The grand purpose of martial arts, its spiritual fruit, is discernment, the ability to recognize the harmony that pervades all experience. This “peace that passeth all understanding” and the well being gained through the work are not sought, but earned.  They are a byproduct of practice, an indication of the harmony emerging within. An individual integrated and transformed by the work becomes able to abide in this knowing, rooted in the stillness of the body, the mind becomes quiet and wisdom arises. 

This activity of separate self and the very patterns of tension that structure and feed it are undone in the light of observation. In the absence of this habituated activity or way of being we  are open, spacious, peaceful and harmonious, true to our very nature. No longer affected by the malware of a separate self, we abide in the infinite truth of our being, "all is in the one and the one is in the all". 

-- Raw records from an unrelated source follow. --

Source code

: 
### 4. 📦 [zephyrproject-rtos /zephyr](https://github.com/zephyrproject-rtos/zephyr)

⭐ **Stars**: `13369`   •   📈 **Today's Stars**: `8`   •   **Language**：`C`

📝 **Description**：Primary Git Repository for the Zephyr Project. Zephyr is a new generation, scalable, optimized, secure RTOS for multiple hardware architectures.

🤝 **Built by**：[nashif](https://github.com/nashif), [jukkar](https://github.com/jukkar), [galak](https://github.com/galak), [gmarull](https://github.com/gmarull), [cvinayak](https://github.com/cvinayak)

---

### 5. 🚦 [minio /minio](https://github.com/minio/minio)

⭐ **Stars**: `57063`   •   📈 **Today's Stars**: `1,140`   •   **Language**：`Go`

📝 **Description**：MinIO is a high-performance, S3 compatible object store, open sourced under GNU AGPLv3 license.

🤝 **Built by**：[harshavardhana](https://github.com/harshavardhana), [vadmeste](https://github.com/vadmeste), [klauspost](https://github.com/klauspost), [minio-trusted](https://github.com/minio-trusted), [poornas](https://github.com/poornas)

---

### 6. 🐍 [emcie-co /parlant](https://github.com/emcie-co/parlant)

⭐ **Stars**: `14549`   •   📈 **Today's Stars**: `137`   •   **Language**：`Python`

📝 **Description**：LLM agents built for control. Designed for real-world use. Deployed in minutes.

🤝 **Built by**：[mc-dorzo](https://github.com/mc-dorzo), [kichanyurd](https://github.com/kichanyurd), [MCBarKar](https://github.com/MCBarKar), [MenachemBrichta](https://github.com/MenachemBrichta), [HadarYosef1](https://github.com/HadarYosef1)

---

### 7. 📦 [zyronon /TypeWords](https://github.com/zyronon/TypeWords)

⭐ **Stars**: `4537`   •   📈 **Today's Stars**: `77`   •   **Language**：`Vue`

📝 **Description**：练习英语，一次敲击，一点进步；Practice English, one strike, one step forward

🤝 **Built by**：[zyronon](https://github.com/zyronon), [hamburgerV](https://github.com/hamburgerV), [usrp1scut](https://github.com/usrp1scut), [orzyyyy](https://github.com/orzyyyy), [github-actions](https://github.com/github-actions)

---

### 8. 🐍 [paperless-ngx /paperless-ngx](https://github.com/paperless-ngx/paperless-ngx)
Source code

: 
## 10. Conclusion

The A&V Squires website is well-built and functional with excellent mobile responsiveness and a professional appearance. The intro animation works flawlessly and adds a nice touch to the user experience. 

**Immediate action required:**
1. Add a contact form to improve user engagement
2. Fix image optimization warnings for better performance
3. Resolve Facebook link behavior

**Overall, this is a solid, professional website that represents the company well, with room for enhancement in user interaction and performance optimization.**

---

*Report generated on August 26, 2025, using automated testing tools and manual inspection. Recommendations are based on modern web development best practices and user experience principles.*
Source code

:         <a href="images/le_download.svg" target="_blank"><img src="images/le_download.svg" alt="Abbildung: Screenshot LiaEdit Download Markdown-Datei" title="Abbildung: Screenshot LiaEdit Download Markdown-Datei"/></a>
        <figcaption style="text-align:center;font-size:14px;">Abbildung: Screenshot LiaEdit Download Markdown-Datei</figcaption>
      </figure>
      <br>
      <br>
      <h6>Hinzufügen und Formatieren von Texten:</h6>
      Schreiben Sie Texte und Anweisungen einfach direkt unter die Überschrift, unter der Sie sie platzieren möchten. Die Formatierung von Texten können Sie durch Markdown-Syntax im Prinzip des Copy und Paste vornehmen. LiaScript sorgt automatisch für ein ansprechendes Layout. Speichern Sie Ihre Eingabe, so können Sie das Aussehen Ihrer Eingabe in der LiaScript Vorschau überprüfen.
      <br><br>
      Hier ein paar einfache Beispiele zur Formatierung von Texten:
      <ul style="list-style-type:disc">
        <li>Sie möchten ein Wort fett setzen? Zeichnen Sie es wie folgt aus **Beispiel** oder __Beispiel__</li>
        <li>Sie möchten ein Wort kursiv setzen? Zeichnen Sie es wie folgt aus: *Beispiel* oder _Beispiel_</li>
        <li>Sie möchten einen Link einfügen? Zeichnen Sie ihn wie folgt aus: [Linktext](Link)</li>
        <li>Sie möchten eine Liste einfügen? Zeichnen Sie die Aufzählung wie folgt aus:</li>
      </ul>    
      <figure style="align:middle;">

Tension is an activity and self is a delusion.  They are both doings, patterns playing out in the darkness of habit.  We must become aware that we are doing something  before we are free to stop doing it. This is the idea of "Wu Wei" non doing, allowing life to move us from a neutral and balanced position, rather than a habitually biased inclination.  As long as we operate from a position of preference we cannot see what is actually before us, the attachment to our own perspective blinds and binds us to seek what we know and repeat what we have. 

Free from momentum and the structuring tension of ego,  we are free to roam and wander at home in the moment, whatever it may be, beyond fixation and the neediness of habit. This is the spaciousness of the "great way", the capacity to be present with what is, to receive, redirect and return. 

Returning home is the recognition that we are the one who leaves.  “ God is always here, I am the one who leaves.”